And you can grab the recipe to make this historically-significant beer yourself.
The Smithsonian includes a lot of museums: nearly a dozen on the National Mall alone (as you remember from that super cool family vacation you went on when you were 13 years old). As a result, you're excused for not knowing all the wonderful things that can be found at every stop. For instance, the National Museum of American History has its Victory Garden. Among the many edible items grown there are Cascade hops, and this year, possibly the world's most famous homebrewer used those hops to make a Smithsonian porter.
Charlie Papazian — the man who wrote the book on homebrewing, pretty much literally alongside founding the American Homebrewer Association and the Great American Beer Festival, as well as serving as the president of the Brewers Association — saw the Cascade hops himself when he was visiting the museum earlier this year, and apparently suggested out loud, "It would be cool to brew with these," according to CraftBeer.com.

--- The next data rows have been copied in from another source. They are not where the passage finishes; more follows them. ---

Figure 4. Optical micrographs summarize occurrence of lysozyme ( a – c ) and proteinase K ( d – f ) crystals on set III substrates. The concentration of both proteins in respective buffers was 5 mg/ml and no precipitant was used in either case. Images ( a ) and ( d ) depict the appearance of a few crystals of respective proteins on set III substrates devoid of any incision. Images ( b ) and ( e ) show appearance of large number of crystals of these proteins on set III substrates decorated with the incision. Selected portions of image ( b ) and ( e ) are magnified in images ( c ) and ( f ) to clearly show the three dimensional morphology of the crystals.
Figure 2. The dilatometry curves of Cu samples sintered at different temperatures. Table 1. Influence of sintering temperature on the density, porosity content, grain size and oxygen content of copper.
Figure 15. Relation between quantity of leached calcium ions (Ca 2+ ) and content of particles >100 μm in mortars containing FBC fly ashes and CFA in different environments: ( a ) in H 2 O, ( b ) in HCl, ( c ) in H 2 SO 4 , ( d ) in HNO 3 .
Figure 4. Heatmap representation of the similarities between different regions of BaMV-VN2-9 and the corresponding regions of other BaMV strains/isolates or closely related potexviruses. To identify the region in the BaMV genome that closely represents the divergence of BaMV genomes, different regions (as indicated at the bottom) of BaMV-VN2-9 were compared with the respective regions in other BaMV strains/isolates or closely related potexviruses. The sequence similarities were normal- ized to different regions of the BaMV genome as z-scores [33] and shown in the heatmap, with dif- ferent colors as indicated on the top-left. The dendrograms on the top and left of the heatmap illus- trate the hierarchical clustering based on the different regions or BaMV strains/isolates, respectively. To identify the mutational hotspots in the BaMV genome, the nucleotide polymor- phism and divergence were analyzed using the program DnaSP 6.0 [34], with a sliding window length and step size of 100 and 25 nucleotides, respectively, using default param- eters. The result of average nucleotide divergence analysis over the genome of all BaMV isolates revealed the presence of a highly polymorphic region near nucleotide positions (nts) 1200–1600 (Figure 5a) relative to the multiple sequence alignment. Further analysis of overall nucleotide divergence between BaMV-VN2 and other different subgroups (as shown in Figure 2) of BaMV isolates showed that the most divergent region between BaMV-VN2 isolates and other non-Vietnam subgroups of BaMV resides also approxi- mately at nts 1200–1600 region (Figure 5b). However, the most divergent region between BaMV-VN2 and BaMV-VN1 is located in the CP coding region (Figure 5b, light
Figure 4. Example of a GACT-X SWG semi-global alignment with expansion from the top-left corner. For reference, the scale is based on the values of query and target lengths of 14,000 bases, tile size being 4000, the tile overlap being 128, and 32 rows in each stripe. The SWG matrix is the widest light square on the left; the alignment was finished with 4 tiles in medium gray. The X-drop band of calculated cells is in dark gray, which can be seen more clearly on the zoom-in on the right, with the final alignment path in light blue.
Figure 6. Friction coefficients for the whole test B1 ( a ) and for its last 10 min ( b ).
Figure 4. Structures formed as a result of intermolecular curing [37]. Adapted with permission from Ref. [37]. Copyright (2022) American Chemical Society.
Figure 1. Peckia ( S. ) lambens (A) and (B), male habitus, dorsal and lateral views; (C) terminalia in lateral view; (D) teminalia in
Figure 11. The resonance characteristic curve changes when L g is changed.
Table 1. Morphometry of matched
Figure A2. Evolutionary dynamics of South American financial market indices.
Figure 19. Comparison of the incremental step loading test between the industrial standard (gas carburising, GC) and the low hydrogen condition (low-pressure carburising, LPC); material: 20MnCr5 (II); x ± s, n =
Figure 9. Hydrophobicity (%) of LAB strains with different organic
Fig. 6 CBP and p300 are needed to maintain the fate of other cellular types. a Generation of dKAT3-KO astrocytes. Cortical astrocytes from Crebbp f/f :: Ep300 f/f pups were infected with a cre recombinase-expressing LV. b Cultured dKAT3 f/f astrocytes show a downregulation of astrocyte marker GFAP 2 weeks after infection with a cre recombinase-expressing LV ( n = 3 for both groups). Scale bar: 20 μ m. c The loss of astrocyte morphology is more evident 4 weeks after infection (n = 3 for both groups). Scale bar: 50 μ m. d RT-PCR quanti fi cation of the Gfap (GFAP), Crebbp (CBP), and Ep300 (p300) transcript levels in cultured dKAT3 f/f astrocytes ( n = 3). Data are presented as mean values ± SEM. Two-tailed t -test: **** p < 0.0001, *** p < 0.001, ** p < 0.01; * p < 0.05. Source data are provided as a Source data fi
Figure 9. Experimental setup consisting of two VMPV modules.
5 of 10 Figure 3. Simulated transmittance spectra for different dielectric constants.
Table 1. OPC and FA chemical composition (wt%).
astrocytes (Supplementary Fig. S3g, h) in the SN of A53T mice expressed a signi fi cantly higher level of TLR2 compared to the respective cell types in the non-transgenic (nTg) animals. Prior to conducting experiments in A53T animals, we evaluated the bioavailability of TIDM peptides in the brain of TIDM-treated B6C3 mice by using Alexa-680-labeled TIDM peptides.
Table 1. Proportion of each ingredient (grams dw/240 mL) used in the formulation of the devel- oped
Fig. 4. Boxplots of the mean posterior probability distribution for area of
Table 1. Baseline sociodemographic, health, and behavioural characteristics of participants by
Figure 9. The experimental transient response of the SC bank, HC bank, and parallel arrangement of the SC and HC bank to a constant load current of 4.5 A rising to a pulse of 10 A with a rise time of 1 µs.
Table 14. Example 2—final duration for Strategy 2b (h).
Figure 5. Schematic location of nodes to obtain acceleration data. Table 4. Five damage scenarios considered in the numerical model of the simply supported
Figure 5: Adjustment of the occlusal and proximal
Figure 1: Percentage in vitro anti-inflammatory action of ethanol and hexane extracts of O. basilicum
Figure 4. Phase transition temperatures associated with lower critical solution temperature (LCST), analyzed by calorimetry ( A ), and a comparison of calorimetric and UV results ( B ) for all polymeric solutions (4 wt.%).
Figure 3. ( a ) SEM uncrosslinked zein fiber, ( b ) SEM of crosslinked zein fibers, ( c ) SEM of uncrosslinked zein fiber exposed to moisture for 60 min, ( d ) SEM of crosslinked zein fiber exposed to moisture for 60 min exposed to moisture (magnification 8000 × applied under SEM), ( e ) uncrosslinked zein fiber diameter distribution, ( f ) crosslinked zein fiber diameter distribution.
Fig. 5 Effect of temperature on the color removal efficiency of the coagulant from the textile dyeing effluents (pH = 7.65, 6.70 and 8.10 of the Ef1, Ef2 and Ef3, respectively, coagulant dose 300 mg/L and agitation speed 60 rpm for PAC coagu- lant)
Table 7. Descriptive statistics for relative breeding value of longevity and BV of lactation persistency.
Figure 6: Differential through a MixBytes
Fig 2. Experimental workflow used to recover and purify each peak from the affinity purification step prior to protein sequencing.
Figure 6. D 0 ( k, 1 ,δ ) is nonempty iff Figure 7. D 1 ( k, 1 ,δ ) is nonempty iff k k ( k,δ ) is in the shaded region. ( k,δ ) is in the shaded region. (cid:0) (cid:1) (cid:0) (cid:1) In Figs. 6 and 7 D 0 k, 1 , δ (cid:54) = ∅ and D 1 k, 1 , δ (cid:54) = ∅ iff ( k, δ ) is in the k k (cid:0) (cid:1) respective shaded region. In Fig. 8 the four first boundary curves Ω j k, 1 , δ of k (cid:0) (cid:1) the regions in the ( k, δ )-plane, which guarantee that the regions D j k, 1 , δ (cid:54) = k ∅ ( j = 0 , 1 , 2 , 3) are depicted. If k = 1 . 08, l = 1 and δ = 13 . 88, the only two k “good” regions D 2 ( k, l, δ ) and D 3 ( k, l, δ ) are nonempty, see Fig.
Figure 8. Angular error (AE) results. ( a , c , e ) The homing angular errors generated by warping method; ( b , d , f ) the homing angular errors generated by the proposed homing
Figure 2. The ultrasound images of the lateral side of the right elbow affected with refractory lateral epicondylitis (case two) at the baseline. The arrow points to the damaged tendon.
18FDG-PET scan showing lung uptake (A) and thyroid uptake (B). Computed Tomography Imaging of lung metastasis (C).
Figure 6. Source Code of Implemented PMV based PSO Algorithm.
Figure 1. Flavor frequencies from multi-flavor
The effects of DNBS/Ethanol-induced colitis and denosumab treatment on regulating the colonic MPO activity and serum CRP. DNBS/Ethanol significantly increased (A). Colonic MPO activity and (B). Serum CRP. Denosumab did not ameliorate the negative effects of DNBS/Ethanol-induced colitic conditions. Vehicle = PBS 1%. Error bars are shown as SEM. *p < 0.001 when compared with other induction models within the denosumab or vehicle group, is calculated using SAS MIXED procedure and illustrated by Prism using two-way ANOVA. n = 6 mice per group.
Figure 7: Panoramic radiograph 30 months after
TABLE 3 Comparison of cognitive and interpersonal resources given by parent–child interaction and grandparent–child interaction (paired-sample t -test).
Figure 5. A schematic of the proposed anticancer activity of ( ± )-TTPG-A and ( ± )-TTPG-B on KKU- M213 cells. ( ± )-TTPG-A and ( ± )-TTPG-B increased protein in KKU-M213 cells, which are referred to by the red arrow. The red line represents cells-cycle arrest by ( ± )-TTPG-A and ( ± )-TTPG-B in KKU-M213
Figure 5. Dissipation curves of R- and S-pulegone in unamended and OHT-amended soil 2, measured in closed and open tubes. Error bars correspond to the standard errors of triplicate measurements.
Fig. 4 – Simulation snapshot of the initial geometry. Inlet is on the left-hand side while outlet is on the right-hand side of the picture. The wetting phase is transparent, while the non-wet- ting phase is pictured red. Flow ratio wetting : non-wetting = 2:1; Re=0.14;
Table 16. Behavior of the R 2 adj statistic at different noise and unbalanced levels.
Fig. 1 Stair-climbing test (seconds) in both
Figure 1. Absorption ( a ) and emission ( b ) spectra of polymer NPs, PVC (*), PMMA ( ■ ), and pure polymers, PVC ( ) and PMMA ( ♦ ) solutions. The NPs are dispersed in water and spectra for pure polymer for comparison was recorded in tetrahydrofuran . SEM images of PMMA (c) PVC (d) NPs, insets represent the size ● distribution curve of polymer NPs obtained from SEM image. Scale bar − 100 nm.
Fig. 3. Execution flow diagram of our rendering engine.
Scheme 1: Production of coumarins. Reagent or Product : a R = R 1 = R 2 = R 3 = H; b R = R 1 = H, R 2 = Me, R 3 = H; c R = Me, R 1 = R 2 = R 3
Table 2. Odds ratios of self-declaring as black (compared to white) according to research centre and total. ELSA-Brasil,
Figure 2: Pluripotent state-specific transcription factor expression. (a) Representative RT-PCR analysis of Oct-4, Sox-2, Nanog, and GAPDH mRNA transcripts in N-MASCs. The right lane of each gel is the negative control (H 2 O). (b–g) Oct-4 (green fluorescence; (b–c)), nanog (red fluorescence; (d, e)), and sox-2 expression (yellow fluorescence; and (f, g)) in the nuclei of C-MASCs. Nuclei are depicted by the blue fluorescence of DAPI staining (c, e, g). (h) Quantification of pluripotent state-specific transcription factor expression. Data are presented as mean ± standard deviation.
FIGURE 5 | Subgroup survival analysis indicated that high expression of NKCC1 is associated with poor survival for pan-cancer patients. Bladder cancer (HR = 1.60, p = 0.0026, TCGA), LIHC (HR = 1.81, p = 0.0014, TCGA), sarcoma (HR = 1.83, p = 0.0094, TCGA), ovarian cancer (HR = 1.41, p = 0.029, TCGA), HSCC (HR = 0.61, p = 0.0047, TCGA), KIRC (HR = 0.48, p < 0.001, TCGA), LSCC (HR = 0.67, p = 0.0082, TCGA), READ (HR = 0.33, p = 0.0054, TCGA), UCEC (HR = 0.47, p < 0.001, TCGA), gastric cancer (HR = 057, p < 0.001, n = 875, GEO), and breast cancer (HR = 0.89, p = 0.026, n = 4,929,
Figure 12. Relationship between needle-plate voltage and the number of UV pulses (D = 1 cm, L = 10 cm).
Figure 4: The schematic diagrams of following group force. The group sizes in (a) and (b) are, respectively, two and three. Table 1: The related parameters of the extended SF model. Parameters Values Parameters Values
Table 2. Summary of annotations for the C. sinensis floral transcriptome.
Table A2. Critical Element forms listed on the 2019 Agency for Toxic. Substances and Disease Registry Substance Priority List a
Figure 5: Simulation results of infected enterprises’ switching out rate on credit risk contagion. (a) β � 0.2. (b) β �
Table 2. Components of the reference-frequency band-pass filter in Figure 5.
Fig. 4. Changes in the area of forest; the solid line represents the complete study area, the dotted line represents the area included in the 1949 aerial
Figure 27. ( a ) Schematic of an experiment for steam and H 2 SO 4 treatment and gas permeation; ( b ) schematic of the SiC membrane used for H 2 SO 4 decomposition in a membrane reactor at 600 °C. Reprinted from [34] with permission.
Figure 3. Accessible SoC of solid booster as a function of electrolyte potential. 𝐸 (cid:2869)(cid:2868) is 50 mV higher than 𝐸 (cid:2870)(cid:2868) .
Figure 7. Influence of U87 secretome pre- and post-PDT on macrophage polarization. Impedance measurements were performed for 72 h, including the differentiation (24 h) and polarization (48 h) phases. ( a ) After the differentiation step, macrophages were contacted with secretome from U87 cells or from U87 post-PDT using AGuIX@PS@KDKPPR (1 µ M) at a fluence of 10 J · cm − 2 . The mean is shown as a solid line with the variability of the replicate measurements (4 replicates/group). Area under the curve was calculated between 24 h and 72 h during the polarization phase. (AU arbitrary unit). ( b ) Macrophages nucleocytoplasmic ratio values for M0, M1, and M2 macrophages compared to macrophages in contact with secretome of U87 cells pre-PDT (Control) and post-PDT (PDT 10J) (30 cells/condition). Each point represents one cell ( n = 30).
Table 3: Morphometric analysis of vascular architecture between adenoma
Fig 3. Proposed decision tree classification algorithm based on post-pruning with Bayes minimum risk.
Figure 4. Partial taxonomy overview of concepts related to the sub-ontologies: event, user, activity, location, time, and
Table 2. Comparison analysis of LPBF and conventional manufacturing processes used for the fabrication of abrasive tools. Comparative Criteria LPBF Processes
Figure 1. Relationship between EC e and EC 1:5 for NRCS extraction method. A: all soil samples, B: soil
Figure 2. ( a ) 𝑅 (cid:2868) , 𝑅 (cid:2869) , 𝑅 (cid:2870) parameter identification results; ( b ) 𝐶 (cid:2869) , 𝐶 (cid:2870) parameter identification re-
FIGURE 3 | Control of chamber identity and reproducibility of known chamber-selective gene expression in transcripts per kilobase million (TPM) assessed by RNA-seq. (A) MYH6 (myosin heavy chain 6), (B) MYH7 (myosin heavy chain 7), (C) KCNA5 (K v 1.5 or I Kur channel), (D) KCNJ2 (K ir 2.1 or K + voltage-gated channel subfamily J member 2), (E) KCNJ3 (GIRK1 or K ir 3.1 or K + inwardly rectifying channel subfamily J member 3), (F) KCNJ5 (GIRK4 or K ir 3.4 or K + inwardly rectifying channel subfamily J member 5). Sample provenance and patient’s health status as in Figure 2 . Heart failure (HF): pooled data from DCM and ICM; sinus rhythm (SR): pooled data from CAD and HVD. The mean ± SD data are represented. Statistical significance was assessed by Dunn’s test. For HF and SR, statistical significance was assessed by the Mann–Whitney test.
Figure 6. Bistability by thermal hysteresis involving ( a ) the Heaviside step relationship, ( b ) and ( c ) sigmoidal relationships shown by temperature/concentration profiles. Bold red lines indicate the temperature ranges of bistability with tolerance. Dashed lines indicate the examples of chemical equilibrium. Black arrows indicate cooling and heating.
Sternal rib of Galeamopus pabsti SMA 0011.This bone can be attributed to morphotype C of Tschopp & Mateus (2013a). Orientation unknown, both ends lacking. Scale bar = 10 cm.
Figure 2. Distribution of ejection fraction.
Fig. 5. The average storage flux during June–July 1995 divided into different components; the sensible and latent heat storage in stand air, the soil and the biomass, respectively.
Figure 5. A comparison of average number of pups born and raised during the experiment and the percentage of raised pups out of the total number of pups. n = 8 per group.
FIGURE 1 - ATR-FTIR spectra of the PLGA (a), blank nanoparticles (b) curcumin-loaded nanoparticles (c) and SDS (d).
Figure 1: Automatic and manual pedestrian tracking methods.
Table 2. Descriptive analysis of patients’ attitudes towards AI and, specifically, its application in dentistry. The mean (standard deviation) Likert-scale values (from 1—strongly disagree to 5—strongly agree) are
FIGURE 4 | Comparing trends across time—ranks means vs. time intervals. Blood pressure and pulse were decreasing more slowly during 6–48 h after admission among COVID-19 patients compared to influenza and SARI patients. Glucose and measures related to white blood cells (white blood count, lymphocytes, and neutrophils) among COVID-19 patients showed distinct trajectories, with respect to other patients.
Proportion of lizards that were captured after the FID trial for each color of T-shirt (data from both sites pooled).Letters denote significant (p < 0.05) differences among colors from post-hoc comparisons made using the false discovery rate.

Needless to say, Papazian — who also announced his retirement this year — was deemed a worthy recipient, and this year's harvest from the five-year-old bines was sent his way. Then, in an effort to honor the museum's dedication to American history, Papazian selected to recreate a beer with plenty of historical context. In 1982, the Falstaff Brewery submitted "Narragansett Porter" to the very first Great American Beer Festival that was dry-hopped with none other than Cascade hops. Papazian said that, all these years later, he still distinctly remembers that brew. "[It was] a dark, medium-bodied porter with a balanced, roasted, toasted dark malt flavor. The lightness of corn and a medium malt body accented the flavor and aroma experience of dry-hopped Cascade perfectly," he told CraftBeer.com. "It struck me that this may have been the first modern-day American brewer beer that was dry hopped."
In an era where dry-hopping and double dry-hopping ("DDH" as the cool kids say) is all the rage, such an early example of a dry-hopped beer is clearly significant. And though you can't go and pick your hops at the Smithsonian (well, you can try, but I wouldn't advise it), you can try to recreate this beer yourself: Papazian posted his recipe, along with plenty of history about the beer, on the American Homebrewers Association website. I'm not saying brewing this beer yourself will make up for that horrible family vacation you took to Washington D.C., but it's almost guaranteed to be more enjoyable.